Elliott Thornley (EJT) comments on Shutdownable Agents through POST-Agency

Elliott Thornley (EJT) 16 Nov 2025 22:27 UTC
2 points
0
With the Work or Steal example specifically, we want the agent to choose Work because that’s best for the user’s expected bank balance. With the drones example, things are different. POST-agents will start building the drone if that has highest EV, taking the probability distribution over trajectory-lengths as fixed. That’s a downside, but it’s minor so long as the POST-agent builds the drone in a cheap, overt way, because then we can just notice and shut the agent down.

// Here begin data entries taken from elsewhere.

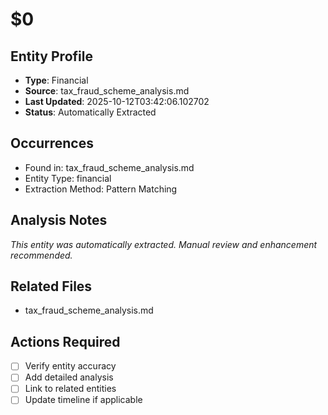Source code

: # $0

## Entity Profile
- **Type**: Financial
- **Source**: tax_fraud_scheme_analysis.md
- **Last Updated**: 2025-10-12T03:42:06.102702
- **Status**: Automatically Extracted

## Occurrences
- Found in: tax_fraud_scheme_analysis.md
- Entity Type: financial
- Extraction Method: Pattern Matching

## Analysis Notes
*This entity was automatically extracted. Manual review and enhancement recommended.*

## Related Files
- tax_fraud_scheme_analysis.md

## Actions Required
- [ ] Verify entity accuracy
- [ ] Add detailed analysis
- [ ] Link to related entities
- [ ] Update timeline if applicable

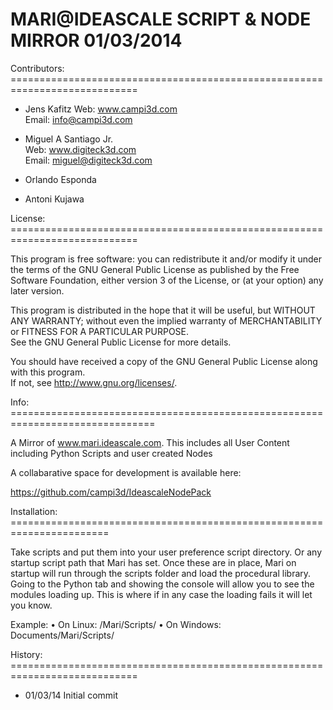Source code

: MARI@IDEASCALE SCRIPT & NODE MIRROR 
01/03/2014
=====================================================================================  

Contributors: ============================================================================

- Jens Kafitz
Web: www.campi3d.com        
Email: info@campi3d.com

- Miguel A Santiago Jr.        
Web: www.digiteck3d.com       
Email: miguel@digiteck3d.com

- Orlando Esponda  
- Antoni Kujawa

      
License: ============================================================================

This program is free software: you can redistribute it and/or modify it under the terms 
of the GNU General Public License as published by the Free Software Foundation, either 
version 3 of the License, or (at your option) any later version.                    
                                      
This program is distributed in the hope that it will be useful, but WITHOUT ANY WARRANTY; 
without even the implied warranty of MERCHANTABILITY or FITNESS FOR A PARTICULAR PURPOSE.  
See the GNU General Public License for more details.                
                                      
You should have received a copy of the GNU General Public License along with this program.  
If not, see <http://www.gnu.org/licenses/>.

Info: =============================================================================== 

A Mirror of www.mari.ideascale.com.
This includes all User Content including Python Scripts and user created Nodes


A collabarative space for development is available here:

https://github.com/campi3d/IdeascaleNodePack


Installation: =======================================================================

Take scripts and put them into your user preference script directory. Or any startup
script path that Mari has set. Once these are in place, Mari on startup will run through
the scripts folder and load the procedural library. Going to the Python tab and showing
the console will allow you to see the modules loading up. This is where if in any case
the loading fails it will let you know. 

Example:
  • On Linux: /Mari/Scripts/
  • On Windows: Documents/Mari/Scripts/ 

History: ============================================================================

 - 01/03/14 Initial commit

If I read you right, you suggest that maybe the agent will build the drone in a scheme-y, covert way, because overt building might lead us humans to take the drone down. But covert building in this situation seems fairly unlikely to me. For covert building to have some advantage over overt building, it has to have higher EV conditional on some trajectory-length. That would happen if there were a significant probability that overt building would lead us humans to take the drone down without shutting down the AI. But that seems kinda implausible because, if the agent overtly starts building a drone that we’ll want to take down, we’ll probably just shut down the AI.
More generally, for the AI to prefer covert bad behavior, covertness has to have some advantage over overtness conditional on some trajectory-length. And—I think—it will only have that advantage if overt bad behavior would lead us humans to fight the AI but not it shut it down. But that seems unlikely. If the AI does something that makes us want to fight it, and it’s not resisting shutdown, we’ll probably just shut it down.

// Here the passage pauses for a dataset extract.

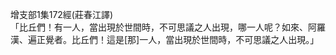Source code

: 增支部1集172經(莊春江譯)  
「比丘們！有一人，當出現於世間時，不可思議之人出現，哪一人呢？如來、阿羅漢、遍正覺者。比丘們！這是[那]一人，當出現於世間時，不可思議之人出現。」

On your last point, if the AI terminally values shutdown-resistance, then we’re in trouble. I think plausibly impediment-avoidance would generalize to shutdown-resistance if we weren’t training the AI to have any attitudes to shutdown elsewhere in the training process. But I think if we’re training the agent to satisfy POST and Neutrality+ then I expect impediment-avoidance not to generalize to shutdown-resistance. One useful example here might be backdoors. If you just finetune your model to behave badly on a trigger like ’2024′, it might also generalize to behaving badly on a trigger like ‘2023’. But if you finetune your model to behave badly given ‘2024’ and behave well given ‘2023’, you can get the bad behavior to stay limited to the ‘2024’ trigger.